Many think that high spring pressures are hard on valves, but valves that bounce excessively upon closing due to too WEAK of valve spring pressure is MUCH harder on the valves…THIS above picture is usually the result…Believe me, a crate engine will NOT save you money…matter of fact they will COST you MORE in the long run if used for anything more than a car show cruiser…..Crate engines are usually assembled with cheap overseas parts and are assembled with a pre-determined part number valve springs etc…which may be the right part number for a cruiser that sees only 4 or 5 drags a year, but is nowhere NEAR the right part for the guy that will go to the track every other weekend and/or “race by himself” on the street every chance he gets turning the sucker 8,000 RPM with no load on the engine due to tire spin!! Yea ya’ll know who ya’ll are!

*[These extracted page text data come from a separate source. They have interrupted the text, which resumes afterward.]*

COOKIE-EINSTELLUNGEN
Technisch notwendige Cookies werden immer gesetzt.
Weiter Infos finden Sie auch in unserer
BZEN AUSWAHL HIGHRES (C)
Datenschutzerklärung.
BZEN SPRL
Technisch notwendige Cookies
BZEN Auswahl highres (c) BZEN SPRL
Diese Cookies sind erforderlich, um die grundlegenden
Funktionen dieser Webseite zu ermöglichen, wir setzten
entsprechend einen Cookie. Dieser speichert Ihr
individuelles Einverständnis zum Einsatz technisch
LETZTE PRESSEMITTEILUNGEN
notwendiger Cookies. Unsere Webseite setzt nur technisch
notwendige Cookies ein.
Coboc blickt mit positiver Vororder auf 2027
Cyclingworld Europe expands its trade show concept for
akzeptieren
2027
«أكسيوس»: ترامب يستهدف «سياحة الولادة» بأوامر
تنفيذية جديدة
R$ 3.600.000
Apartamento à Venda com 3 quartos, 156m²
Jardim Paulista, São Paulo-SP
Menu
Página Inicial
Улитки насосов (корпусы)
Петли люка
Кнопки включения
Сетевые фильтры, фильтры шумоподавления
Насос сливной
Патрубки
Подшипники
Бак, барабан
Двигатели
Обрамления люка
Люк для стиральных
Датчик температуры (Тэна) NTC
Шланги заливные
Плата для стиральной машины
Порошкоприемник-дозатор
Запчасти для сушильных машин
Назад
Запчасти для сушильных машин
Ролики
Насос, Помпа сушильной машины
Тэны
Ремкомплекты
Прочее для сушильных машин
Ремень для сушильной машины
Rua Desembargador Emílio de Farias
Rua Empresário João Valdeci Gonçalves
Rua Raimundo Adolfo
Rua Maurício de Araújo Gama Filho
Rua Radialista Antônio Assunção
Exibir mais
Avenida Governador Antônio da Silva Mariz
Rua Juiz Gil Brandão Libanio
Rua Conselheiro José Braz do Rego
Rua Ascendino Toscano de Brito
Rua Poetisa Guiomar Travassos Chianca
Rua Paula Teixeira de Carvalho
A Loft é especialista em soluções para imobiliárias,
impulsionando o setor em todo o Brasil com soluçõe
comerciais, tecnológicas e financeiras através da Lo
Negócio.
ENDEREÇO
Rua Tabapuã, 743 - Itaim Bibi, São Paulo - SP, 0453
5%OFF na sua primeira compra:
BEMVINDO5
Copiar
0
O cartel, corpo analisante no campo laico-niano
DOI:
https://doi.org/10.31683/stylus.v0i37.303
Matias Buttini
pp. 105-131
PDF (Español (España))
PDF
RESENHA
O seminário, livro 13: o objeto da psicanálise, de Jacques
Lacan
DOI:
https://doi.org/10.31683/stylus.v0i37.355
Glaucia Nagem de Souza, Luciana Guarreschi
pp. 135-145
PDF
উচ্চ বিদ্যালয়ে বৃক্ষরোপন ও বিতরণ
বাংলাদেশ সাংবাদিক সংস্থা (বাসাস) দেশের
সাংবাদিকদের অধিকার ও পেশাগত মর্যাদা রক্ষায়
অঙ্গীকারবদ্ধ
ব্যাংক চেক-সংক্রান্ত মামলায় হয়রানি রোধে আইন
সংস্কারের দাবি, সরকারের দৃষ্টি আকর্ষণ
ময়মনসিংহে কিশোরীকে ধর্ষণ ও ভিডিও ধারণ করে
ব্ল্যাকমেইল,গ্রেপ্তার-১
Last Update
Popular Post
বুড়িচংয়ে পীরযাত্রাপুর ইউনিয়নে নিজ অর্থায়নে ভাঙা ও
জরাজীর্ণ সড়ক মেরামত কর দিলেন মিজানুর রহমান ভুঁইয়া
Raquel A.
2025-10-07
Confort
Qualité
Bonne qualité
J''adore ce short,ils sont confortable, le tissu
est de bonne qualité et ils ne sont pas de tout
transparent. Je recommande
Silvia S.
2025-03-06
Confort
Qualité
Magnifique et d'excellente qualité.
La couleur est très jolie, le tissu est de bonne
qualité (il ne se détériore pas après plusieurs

After decking the block I re-chamfer all the bolt holes….Like so…to remove the sharp edge….if not they will be subject to cracking around the bolt holes…

Here I’m chasing all the bolt hole threads with a bottom tap…

Here the block has been cleaned AGAIN…Here it is trail assembled AGAIN to check deck height after decking….next comes the cc-ing process to determine the TRUE static compression ratio in order to spec out the proper camshaft selection….

Here I’m cc’ing the head chambers. I use a class A buret and the plate has been lapped to assure it is perfectly flat to achieve utmost accuracy. These Dart Pro 1 heads are ADVERTISED as 64cc but that NEVER happens!

Here I’m getting ready to check the piston dome volume, head gasket volume and the deck volume….But first I have to check the volume of the plate…this volume changes with temperature so it must be checked every time.  In the second pixcture I have the piston at TRUE TDC and have filled the plate….The head had already been installed and torqued to compress the head gasket…. Then I subtract the amount from the amount of volume the plate holds.